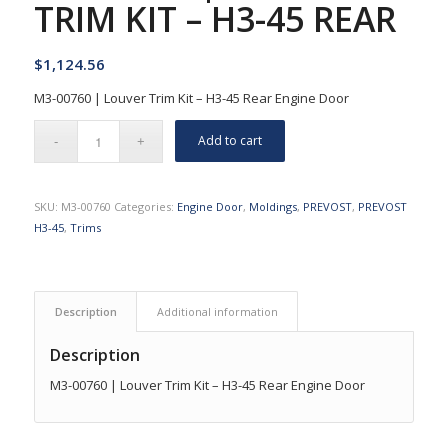
TRIM KIT – H3-45 REAR
$
1,124.56
M3-00760 | Louver Trim Kit – H3-45 Rear Engine Door
Add to cart
SKU:
M3-00760
Categories:
Engine Door
,
Moldings
,
PREVOST
,
PREVOST
H3-45
,
Trims
Description
Additional information
Description
M3-00760 | Louver Trim Kit – H3-45 Rear Engine Door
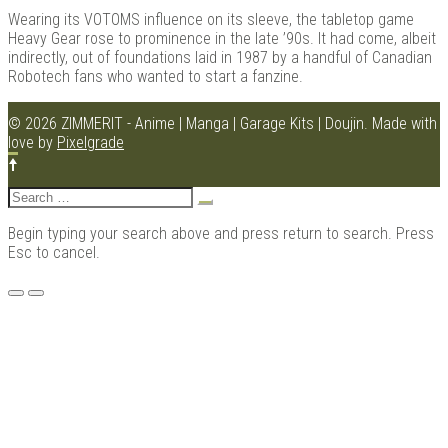
Wearing its VOTOMS influence on its sleeve, the tabletop game
Heavy Gear rose to prominence in the late ’90s. It had come, albeit
indirectly, out of foundations laid in 1987 by a handful of Canadian
Robotech fans who wanted to start a fanzine.
Kits |
© 2026 ZIMMERIT - Anime | Manga | Garage Kits | Doujin.
Made with
love by
Pixelgrade
Search
for:
Begin typing your search above and press return to search. Press
Esc to cancel.
Menu
Douji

ESERCIZIO DA SVOLGERE:
Riscrivi il testo dell'elenco cambiando ogni "Engine Door" in "Engine Hatch" e lasciando il resto invariato. Non includere le immagini nella risposta.

SOLUZIONE DELL'ESERCIZIO:
TRIM KIT – H3-45 REAR
$
1,124.56
M3-00760 | Louver Trim Kit – H3-45 Rear Engine Hatch
Add to cart
SKU:
M3-00760
Categories:
Engine Hatch
,
Moldings
,
PREVOST
,
PREVOST
H3-45
,
Trims
Description
Additional information
Description
M3-00760 | Louver Trim Kit – H3-45 Rear Engine Hatch
Wearing its VOTOMS influence on its sleeve, the tabletop game
Heavy Gear rose to prominence in the late ’90s. It had come, albeit
indirectly, out of foundations laid in 1987 by a handful of Canadian
Robotech fans who wanted to start a fanzine.
Kits |
© 2026 ZIMMERIT - Anime | Manga | Garage Kits | Doujin.
Made with
love by
Pixelgrade
Search
for:
Begin typing your search above and press return to search. Press
Esc to cancel.
Menu
Douji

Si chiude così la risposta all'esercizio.